Brooks only recently joined the OCC as Acting Comptroller, after leaving his previous position as Chief Legal Officer at global digital asset exchange Coinbase.
Alexander Vinnik, alleged money launderer, charged in France following Greek extradition
Alleged operator of notorious digital asset exchange BTC-e, Alexander Vinnik, has been extradited from Greece by French authorities seeking a criminal trial on counts of extortion, aggravated money laundering, conspiracy and harming automatic data-processing systems arising out of his alleged operation of BTC-e.
While the French investigation is ongoing, Vinnik’s French lawyers are arguing that:
There is no causal link between what Alexander Vinnik is being accused of and Alexander Vinnik…
Vinnik was arrested in Greece in 2017 and had been held by authorities in Greece since as France, Russia and the United States have argued over who would get to extradite him to face charges first. France has come out number une.

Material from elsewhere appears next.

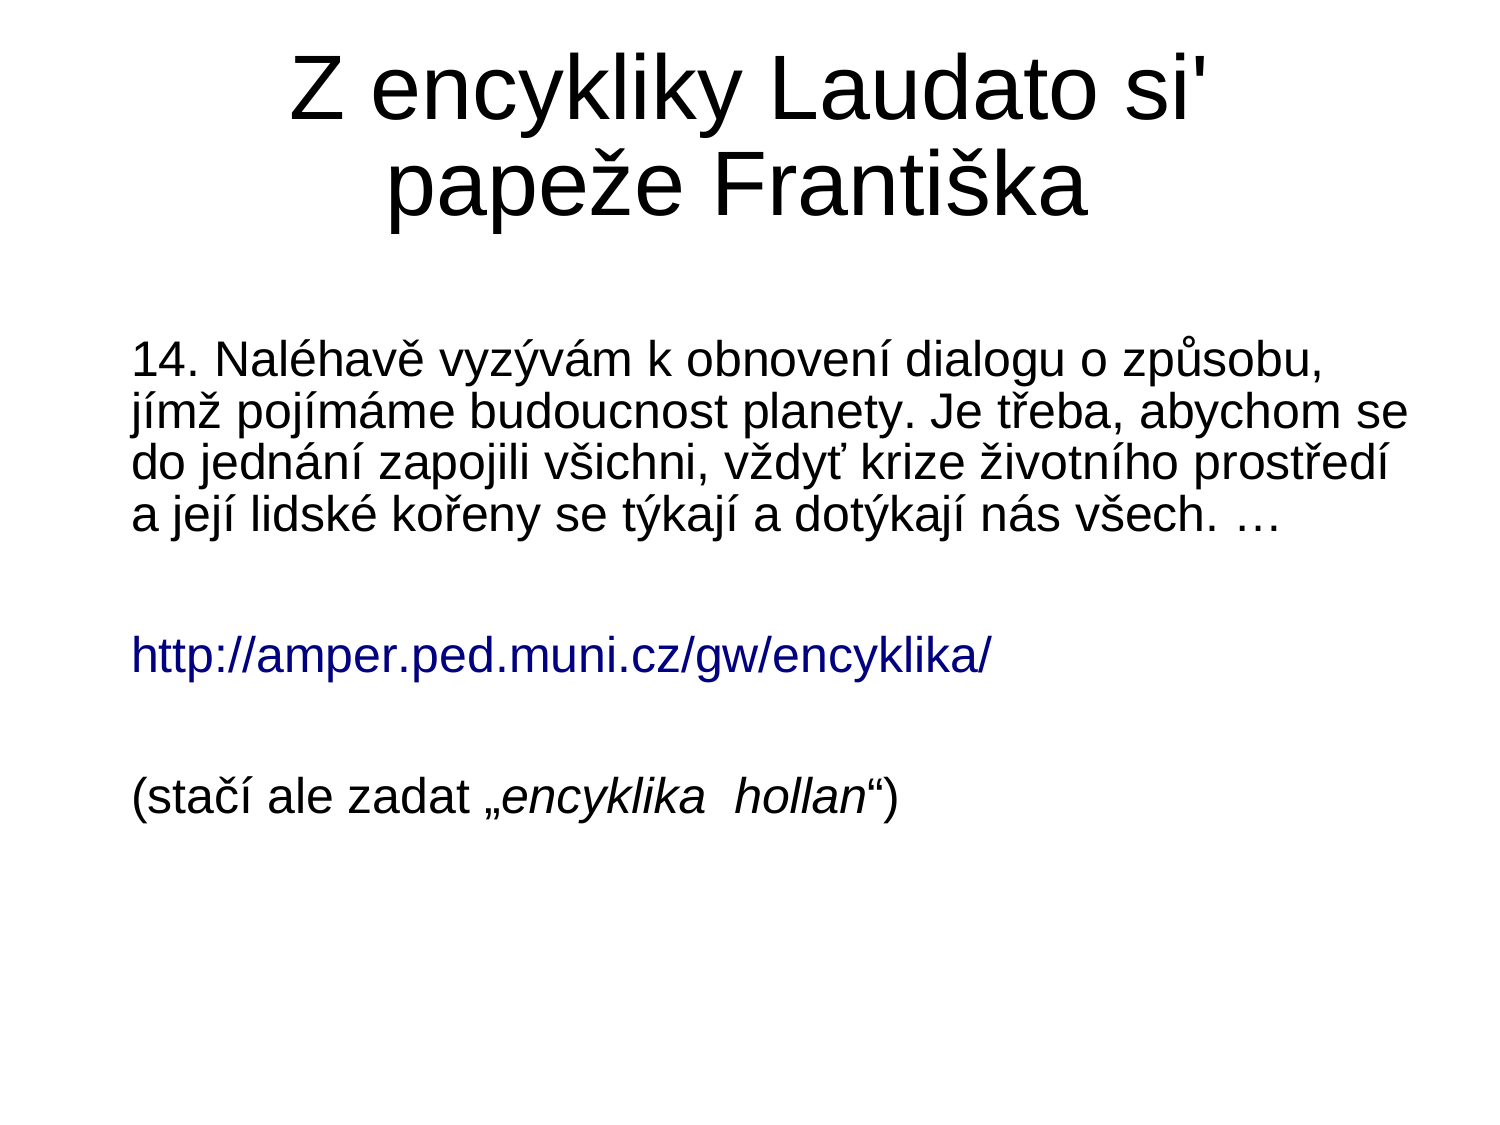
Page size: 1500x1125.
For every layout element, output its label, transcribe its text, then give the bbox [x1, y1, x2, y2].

Kin case to continue as court finds Telegram precedent not binding for Kik
Kik enjoyed a (minor) victory recently, when United States District Court Judge Alvin K. Hellerstein rejected the SEC’s argument that the details of the Kik case are substantially the same as the recent Telegram settlement. The comment came during submissions on why each party’s application for summary judgment should be granted, with both parties hoping to end the lawsuit before it really starts.
Emboldened by the SEC’s recent settlement with Telegram, SEC counsel Stephan Schlegelmilch argued during submissions that:
…the economic reality is that Kik engaged in an old-fashioned capital raise using a new-fangled device, the blockchain…
Kik supporters should hold off on celebrating just yet though, as Judge Hellerstein expressed scepticism that the Kin token is akin (sorry) to a currency, rather than a security.
Project Participate; the secret indicators of suspicion
Project Participate is a collaboration of the world’s leading digital asset companies to discuss, on a strictly confidential basis, indicators of suspicious transactions. Companies involved include Scotiabank, Binance, Bitfinex, Tether and Chainanlysis.
The confidential document titled “Indicators of Suspicion for Virtual Asset Service Providers” has been described by Forbes as the digital assets industry’s very own Valachi papers . The document was formed in March 2019 and formally announced in June of the same year at Europol’s 6th Cryptocurrency Conference. The document goes to how the Virtual Asset Service Providers (VASP’s) can better detect and deter the potential criminal use of their platforms.
DeFi decentralisation boom sees renewed VC interest
Former Andreessen Horowitz (a16z) investor Jesse Walden has announced the launch of a new venture capital firm called ‘Variant Fund’, focusing on blockchain platforms which decentralise ownership among users.
Renewed venture capital interest in the space is hardly surprising, with decentralised platforms going through something of a renaissance at the moment. With platforms like Compound, Uniswap, Synthetix and the like currently going from strength to strength, Walden argues that:
As user participation becomes evermore mainstream and complex, the next step is platforms that are not only built, operated, and funded by users, but owned by users too
Although Variant Fund has reportedly already made a number of early investments, they have yet to be announced. It remains unclear how much Variant Fund has or intends to raise for its first fund, and what its ideal investment stake will be. What is clear is that the movement towards commonly owned platforms relying on interlocking incentives and decentralised infrastructure will continue to grow.